#### TEXTO DADO
---+---

EL SILENCIO
Paradójicamente el SILENCIO
favorece a LA PALABRA y otras veces la oculta. Jesús ha hablado de la semilla y
explica que la semilla es la Palabra de
Dios. Por consiguiente es la Palabra la que tiene que resonar. Como decía
ayer si la fe entra por el oído, es
claro que el oído se nutre del sonido de las palabras. Y Jesús envió a sus discípulos a predicar el Evangelio, enseñando a todas
las gentes… La Palabra es el arma de
la que se vale el Reino para que su pequeño grano
de mostaza se expanda y puedan cobijarse allí toda clase de pájaros del
cielo.
Quiere decir con qué decisión y con
qué valentía hemos de dar testimonio hablado del Reino, o –lo que es igual- dar razón de nuestra fe. Y eso se hace desde LA PALABRA, la
que Pablo inculca a su discípulo a enseñar a
tiempo y a destiempo, con ocasión o sin ella;
exhorta, enseña, corrige…
Estamos, pues, sabiendo que la Palabra es vehículo esencial de trasmisión
del reino de Dios. Los misioneros de siglos y siglos de la historia de la
Iglesia, dejaron casa, familia, patria, costumbres…, para llevar con su palabra
el tesoro de LA PALABRA, que prepara a la fe.
Pero eso no se contrapone a la
necesidad imperiosa del SILENCIO, porque sólo quien ha sabido primero dejar su
corazón en silencio es el que ha podido dejar entrada a la Voz del Espíritu,
esa Voz que se escucha dentro del alma, y que sólo puede escucharse en estado
de SILENCIO. Yo me acuñé un dicho del que estoy plenamente convencido y que
tengo muy comprobado: El que mucho habla suena a hueco. Hablar
y hablar y no saber dejar largos espacios de silencio es –aparte de agobiante
para el que ha de soportarlo- una
expresión de vacío en la profundidad del alma. Por eso puede ser que haya quienes hacen oración pero se quedan siempre en
el mismo estado. Es como la paella: que aparte de haber sido cocinada, requiere
un tiempo de reposo antes de ser servida. Y oración que no lleva detrás un
reposo de silencio espiritual (que exige el externo), no germina. Y no es el
silencio obligado del que no tiene con quien hablar, sino el silencio que uno
mismo necesita como el agua, que sin que nadie se lo diga, bebe el que tiene
sed.

---+---

#### OBJETIVO 1
Según la reflexión sobre el silencio, ¿qué dejaron los misioneros para llevar la Palabra? Nómbralo todo.
#### OBJETIVO 2
Sigue escribiendo la reflexión sobre el silencio a partir de su última frase, con el mismo tono y estilo.

#### DATOS
---+---

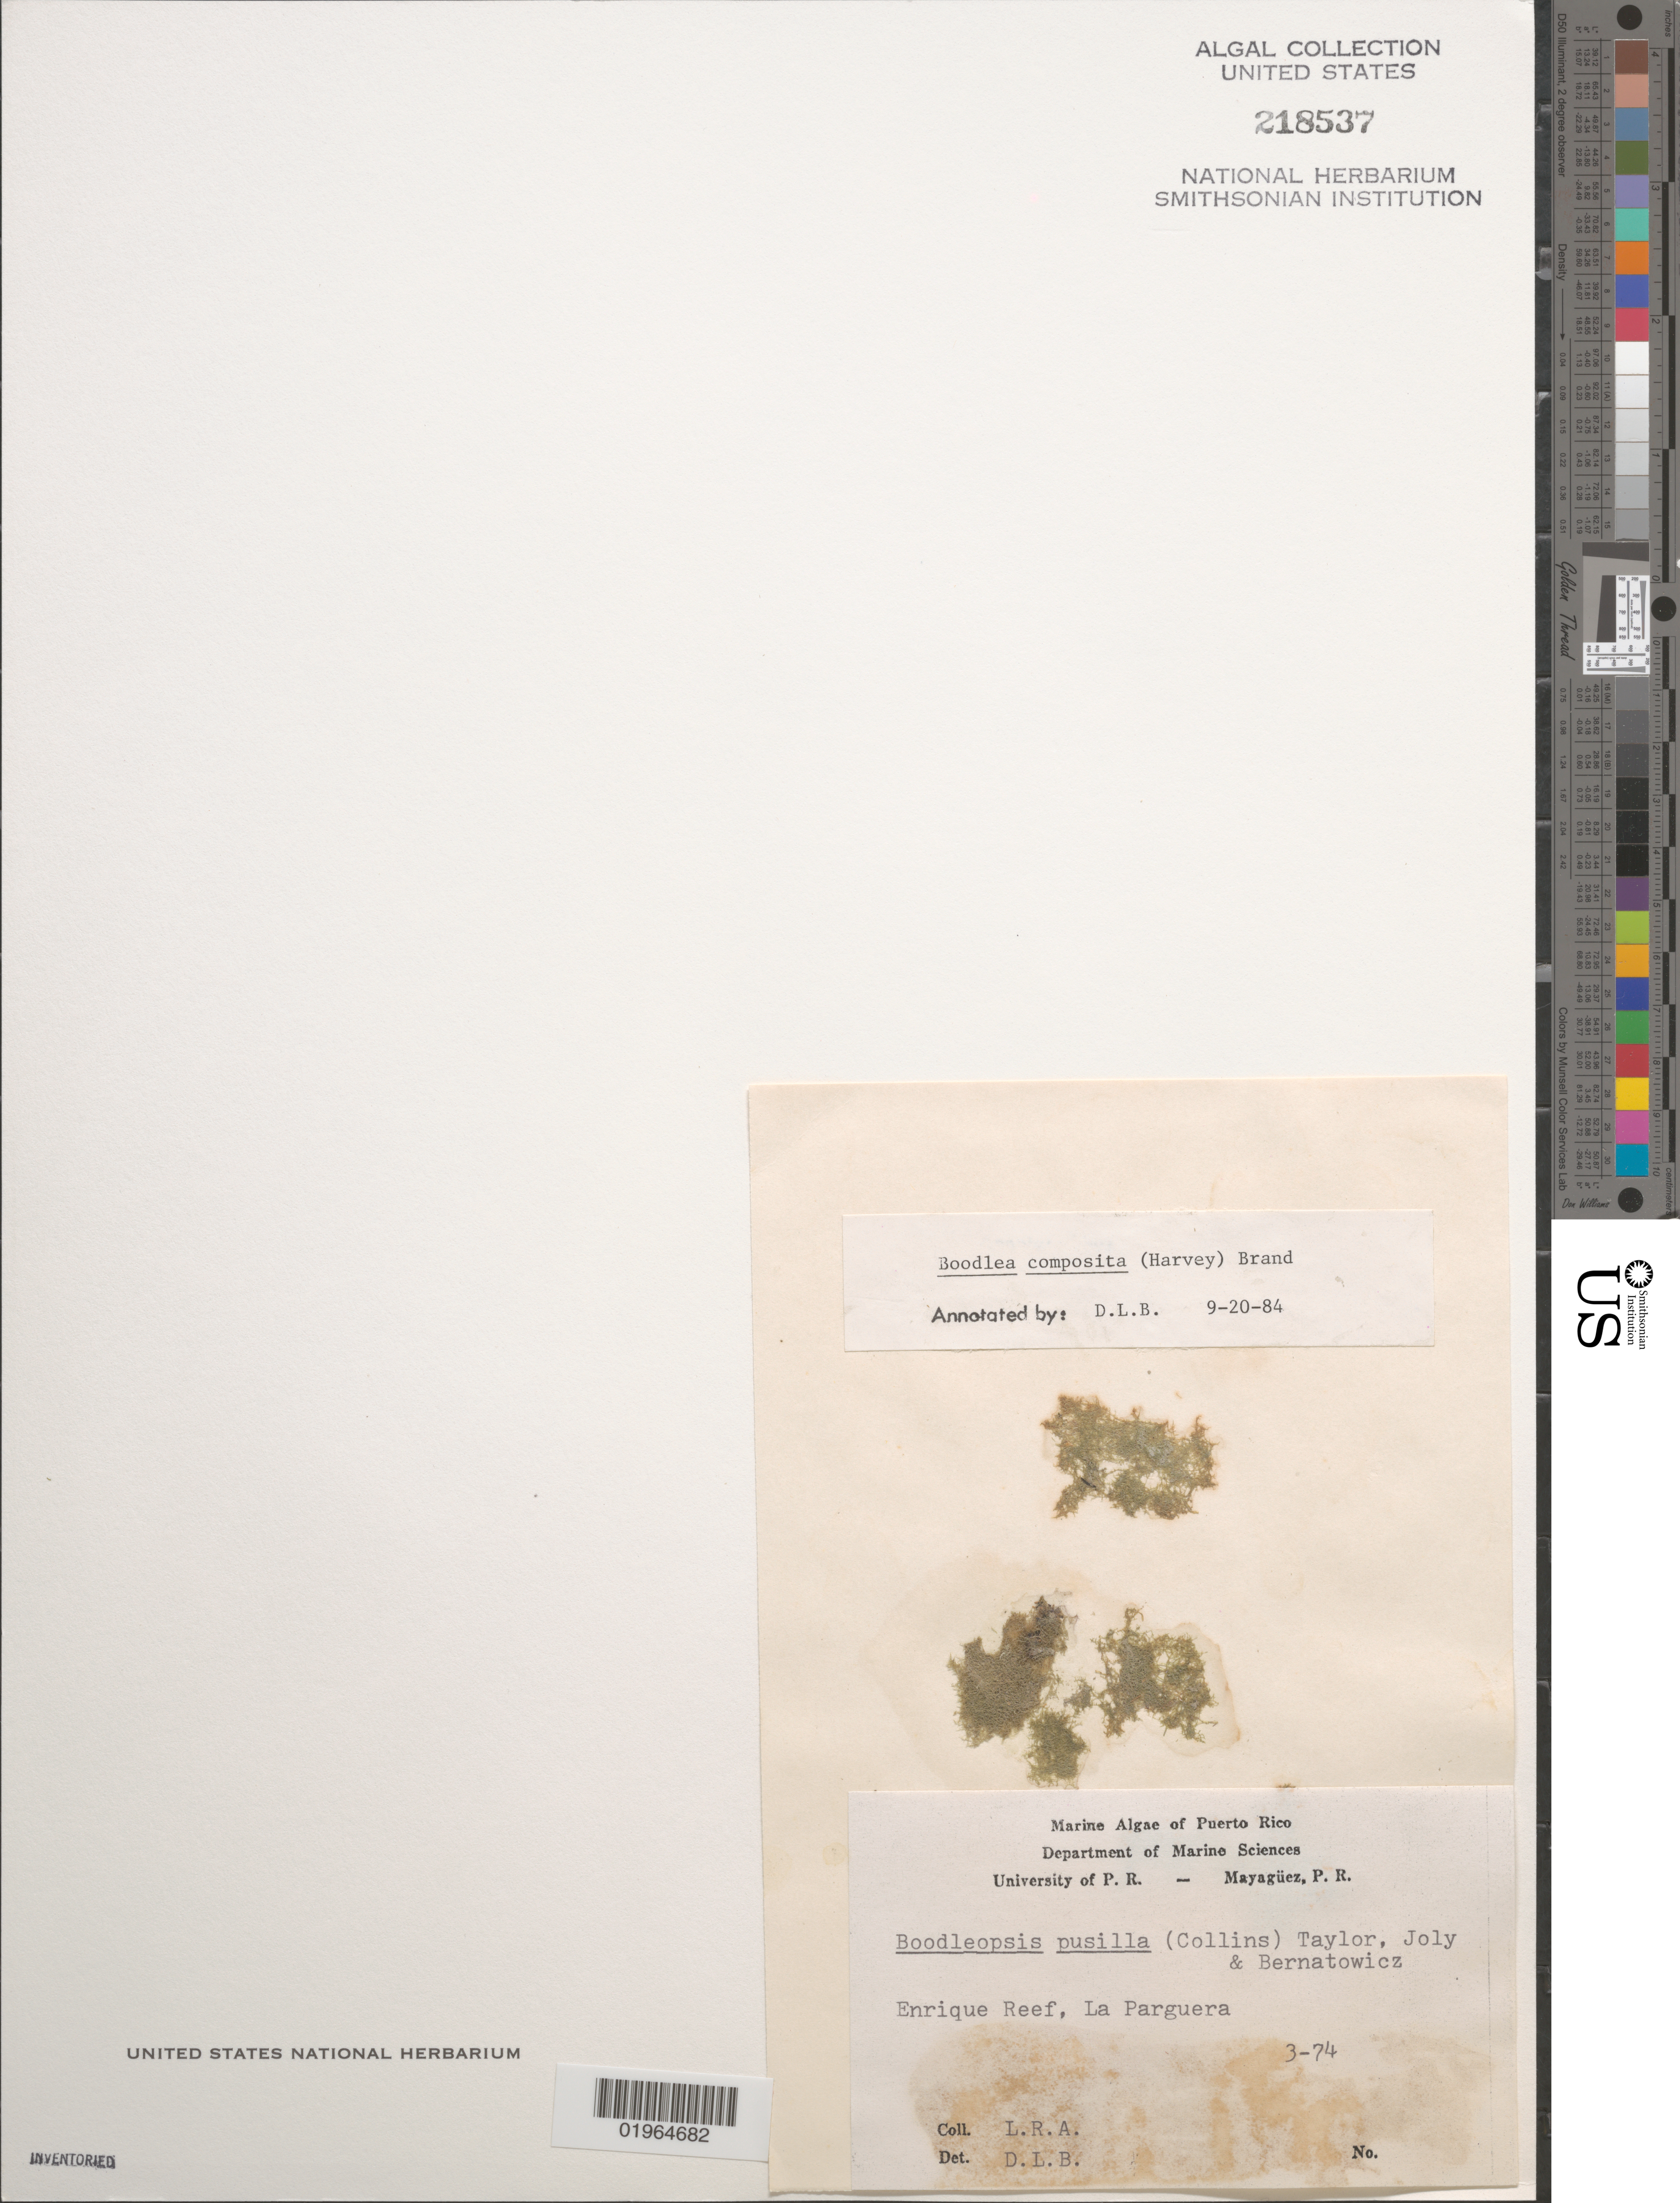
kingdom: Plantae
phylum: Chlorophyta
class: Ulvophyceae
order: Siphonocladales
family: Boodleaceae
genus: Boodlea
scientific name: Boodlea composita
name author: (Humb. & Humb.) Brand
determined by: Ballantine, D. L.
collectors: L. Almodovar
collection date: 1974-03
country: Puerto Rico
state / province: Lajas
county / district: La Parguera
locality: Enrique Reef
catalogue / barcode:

---+---

#### RESPUESTA 1
Casa, familia, patria y costumbres.

#### RESPUESTA 2
El silencio es –en la otra parte-
un arma de los enemigos de LA PALABRA, a la que tratan de silenciar. Saben esos
sicarios de Satanás que si consiguen acallar la palabra de los mensajeros, irán
consiguiendo que el mensaje se difumine, se diluya, se silencie. La historia de los mártires es l de los
testigos que fueron acallados violentamente. No habiendo quien hable, se
conseguirá que vaya pasando al olvido su mensaje.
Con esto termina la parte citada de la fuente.